[Start PROVIDED DATA]
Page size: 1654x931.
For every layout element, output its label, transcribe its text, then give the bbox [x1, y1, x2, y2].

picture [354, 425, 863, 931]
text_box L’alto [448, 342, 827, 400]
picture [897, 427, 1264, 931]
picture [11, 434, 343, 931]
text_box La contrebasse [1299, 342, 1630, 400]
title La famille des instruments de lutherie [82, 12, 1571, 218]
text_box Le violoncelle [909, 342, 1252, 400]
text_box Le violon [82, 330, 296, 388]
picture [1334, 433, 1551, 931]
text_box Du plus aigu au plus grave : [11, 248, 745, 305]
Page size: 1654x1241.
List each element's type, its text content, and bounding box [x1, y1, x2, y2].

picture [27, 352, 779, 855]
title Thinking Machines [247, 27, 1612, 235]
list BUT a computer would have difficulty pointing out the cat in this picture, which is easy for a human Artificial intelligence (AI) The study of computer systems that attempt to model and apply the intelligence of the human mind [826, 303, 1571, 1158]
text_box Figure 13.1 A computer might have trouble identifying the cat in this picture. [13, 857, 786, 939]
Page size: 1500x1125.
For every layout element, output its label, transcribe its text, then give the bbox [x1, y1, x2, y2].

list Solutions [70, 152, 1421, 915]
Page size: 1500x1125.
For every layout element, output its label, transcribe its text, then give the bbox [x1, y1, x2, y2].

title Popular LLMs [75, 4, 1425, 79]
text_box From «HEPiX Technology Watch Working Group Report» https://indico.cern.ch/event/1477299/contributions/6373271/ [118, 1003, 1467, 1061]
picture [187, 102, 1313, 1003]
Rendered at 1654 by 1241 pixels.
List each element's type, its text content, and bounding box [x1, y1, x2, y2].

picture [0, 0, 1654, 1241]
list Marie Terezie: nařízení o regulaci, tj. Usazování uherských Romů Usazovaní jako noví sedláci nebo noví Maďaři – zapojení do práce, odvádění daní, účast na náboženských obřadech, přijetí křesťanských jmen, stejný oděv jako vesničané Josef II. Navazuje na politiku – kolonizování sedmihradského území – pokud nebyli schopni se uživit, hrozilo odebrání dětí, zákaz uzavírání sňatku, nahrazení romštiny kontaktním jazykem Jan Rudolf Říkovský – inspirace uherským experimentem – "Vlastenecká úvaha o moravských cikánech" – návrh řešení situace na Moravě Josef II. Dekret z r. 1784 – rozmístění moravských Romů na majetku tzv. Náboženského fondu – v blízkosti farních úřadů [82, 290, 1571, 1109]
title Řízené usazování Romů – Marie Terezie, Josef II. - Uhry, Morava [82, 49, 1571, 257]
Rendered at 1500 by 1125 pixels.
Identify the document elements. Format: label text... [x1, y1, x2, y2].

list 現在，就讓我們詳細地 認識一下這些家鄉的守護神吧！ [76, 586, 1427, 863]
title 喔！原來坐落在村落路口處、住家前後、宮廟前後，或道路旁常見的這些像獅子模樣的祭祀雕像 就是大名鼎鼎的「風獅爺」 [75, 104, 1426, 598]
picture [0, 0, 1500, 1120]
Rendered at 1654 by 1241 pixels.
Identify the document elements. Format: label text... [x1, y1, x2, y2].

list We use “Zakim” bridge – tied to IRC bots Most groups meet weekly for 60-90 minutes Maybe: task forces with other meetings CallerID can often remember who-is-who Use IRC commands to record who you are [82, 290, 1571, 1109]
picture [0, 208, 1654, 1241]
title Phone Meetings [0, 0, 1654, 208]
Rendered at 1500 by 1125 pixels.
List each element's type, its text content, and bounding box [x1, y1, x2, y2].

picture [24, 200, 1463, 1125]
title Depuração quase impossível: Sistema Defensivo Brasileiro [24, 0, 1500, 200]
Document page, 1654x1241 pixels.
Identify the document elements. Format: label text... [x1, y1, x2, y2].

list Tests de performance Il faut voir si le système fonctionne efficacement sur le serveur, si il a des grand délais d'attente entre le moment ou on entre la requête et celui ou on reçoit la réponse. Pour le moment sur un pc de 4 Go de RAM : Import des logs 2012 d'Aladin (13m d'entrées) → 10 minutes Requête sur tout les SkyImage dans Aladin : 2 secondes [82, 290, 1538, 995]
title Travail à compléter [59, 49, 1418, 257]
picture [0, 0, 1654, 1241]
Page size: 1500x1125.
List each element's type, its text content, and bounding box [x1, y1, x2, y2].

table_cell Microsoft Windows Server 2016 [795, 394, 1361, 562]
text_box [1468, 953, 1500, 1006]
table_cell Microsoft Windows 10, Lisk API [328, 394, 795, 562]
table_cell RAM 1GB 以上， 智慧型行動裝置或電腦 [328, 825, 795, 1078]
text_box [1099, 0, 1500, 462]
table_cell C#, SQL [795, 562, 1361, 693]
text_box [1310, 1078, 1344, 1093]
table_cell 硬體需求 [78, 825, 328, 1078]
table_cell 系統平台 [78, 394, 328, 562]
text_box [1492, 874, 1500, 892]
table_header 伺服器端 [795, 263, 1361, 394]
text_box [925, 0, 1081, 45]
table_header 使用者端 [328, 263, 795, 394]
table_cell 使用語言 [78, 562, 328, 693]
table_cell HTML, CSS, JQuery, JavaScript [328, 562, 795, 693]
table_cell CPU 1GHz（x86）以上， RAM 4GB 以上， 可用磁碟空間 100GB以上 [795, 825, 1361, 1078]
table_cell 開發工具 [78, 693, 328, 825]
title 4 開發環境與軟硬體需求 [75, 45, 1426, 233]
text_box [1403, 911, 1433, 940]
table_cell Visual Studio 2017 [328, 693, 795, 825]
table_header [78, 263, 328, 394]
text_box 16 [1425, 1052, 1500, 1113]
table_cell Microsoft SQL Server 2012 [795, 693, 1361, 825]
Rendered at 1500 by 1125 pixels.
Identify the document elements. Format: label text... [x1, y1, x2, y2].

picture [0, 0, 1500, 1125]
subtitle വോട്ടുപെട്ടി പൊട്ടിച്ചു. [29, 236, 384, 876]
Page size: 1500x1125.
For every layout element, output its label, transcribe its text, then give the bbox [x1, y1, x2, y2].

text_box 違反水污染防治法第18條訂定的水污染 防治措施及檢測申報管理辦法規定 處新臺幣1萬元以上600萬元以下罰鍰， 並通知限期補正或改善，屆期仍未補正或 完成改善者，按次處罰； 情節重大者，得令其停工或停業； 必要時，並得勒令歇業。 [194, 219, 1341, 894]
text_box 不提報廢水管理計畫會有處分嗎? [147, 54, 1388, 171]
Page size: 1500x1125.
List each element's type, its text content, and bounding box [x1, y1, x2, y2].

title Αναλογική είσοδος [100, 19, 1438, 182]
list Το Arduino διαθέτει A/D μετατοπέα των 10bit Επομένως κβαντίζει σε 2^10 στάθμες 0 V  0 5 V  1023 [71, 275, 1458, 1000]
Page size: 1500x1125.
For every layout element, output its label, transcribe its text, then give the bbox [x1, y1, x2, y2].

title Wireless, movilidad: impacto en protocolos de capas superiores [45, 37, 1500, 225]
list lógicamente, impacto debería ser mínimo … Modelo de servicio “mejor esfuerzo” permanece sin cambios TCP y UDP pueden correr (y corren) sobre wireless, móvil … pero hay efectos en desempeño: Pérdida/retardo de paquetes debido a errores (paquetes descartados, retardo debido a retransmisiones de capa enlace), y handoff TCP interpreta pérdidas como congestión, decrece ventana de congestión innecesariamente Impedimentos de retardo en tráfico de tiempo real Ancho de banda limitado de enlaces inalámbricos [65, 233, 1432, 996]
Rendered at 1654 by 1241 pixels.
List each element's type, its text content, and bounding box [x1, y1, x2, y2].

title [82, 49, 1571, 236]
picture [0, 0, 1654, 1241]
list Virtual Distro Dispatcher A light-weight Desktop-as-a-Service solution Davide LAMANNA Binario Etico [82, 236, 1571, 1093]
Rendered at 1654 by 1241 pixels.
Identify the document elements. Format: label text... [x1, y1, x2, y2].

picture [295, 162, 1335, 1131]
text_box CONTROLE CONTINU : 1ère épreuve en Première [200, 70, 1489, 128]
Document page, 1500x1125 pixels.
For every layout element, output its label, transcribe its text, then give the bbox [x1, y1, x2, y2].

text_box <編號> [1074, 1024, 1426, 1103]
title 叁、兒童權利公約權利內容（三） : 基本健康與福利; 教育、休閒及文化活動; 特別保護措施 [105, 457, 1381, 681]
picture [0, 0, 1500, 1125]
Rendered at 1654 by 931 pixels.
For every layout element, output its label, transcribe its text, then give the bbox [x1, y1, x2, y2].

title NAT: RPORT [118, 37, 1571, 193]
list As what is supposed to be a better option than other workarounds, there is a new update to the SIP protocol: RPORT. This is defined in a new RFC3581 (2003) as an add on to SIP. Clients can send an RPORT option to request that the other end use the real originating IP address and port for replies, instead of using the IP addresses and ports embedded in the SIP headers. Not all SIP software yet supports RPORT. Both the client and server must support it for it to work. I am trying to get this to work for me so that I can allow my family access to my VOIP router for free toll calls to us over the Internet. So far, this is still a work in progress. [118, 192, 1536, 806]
[End PROVIDED DATA]
### PROMPT
Starting at the line that contains "Document page, 1654x1241 pixels." and ending with the line that contains "title Travail à compléter [59, 49, 1418, 257]", write those items out again with "Identify" replaced by "Label" and nothing else changed.

### TASK ANSWER
Document page, 1654x1241 pixels.
Label the document elements. Format: label text... [x1, y1, x2, y2].

list Tests de performance Il faut voir si le système fonctionne efficacement sur le serveur, si il a des grand délais d'attente entre le moment ou on entre la requête et celui ou on reçoit la réponse. Pour le moment sur un pc de 4 Go de RAM : Import des logs 2012 d'Aladin (13m d'entrées) → 10 minutes Requête sur tout les SkyImage dans Aladin : 2 secondes [82, 290, 1538, 995]
title Travail à compléter [59, 49, 1418, 257]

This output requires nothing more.